Some parents -- such as Sharon Bates in Arizona, whose 20-year-old son died of HCM -- have become activists,
organizing clinics that offer free or low-cost scans. They offer not just EKGs but also the new, inexpensive variety
of echocardiogram given with a hand-held device. The quality is good enough to detect a possible abnormality
that can be examined more fully with a comprehensive echocardiogram in a laboratory.
Some cardiologists who feel their profession has been remiss about sudden death in young athletes have
volunteered at these free clinics. Last year at a free clinic run by a nonprofit Phoenix group called TOPS, William
Rappaport, from the Arizona Heart Institute in Phoenix, identified HCM in a 17-year-old baseball player named
Doug McWhorter. Screening of the rest of the family found the condition in two others, including the father, Gene
McWhorter. Today, three McWhorters wear implanted defibrillators and Mr. McWhorter credits the free clinic with
saving their lives.
Yet turnout is often dismal at clinics. Before a volunteer group called Ultrascan Inc. came to the Atlanta
International School, a letter went out to parents telling them that sudden cardiac death strikes only 10 to 13
young athletes a year in America. Only 24 students showed up for the screening.
If mass screenings ever did become popular, the beneficiaries would be not only the occasional kid who's found
to have a cardiac defect but also scanning-equipment makers and cardiologists, to whom abnormal scans would
be referred.
Dr. Maron, the Minneapolis HCM expert, supports these community screening efforts featuring low costs and
volunteer cardiologists. Still, he doubts that greater awareness will solve the low-turnout problem, partly because
both parents and the kids get so juiced about participating in school sports. "Sports are intoxicating," he says.

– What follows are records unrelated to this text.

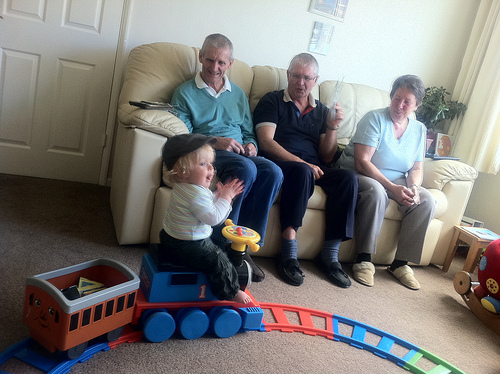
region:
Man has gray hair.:
[198, 30, 250, 80]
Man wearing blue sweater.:
[186, 83, 256, 139]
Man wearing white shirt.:
[188, 72, 248, 107]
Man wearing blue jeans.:
[228, 160, 269, 198]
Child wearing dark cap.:
[159, 124, 215, 186]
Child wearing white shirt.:
[160, 178, 242, 245]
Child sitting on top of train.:
[146, 140, 273, 284]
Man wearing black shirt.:
[283, 109, 330, 156]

Indeed, noting that his now-grown sons were once competitive swimmers, Dr. Maron admits that he himself never
did scans on their hearts. Remembering the thrill of watching his young sons compete, he muses that perhaps
he feared finding a condition that would have disqualified them from competition. "Am I proud of that?" he asks.
"No."
Failing to Ask
High schools often neglect to ask young athletes about symptoms or risk factors for cardiac defects. A form from
a district in Maine asks only these questions.
Have you ever had an injury such as a fracture or a serious accident?

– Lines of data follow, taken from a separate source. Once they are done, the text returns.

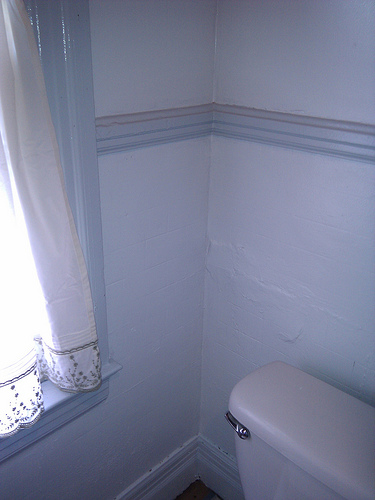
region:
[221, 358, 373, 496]
the tank is by the wall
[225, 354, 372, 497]
the tank is white in color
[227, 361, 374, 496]
the tank is made of ceramic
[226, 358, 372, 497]
the tank has a separate top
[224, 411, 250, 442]
the handle is made of metal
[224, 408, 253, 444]
the handle is made of steel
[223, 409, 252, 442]
the handle is on the tank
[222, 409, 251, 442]
the handle is chrome plated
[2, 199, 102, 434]
the window is on the left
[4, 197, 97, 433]
the window has a curtain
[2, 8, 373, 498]
a toilet tank in a bathroom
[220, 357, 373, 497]
toilet tank is white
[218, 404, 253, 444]
a silver handle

Have you ever been hospitalized?
Have you ever had an operation?
Do you have an illness or an allergy for which you are being treated?
Are you taking medication on a daily basis?
Do you use an inhaler on a daily basis?
Do you participate in a full physical-education program?
Do you have any kind of medical problem that we should know about? (examples: diabetes, history of low blood
sugar, history of panic attacks, fainting easily)
(Deborah Ball in Padua, Italy, and Miho Inada in Tokyo contributed to this article.)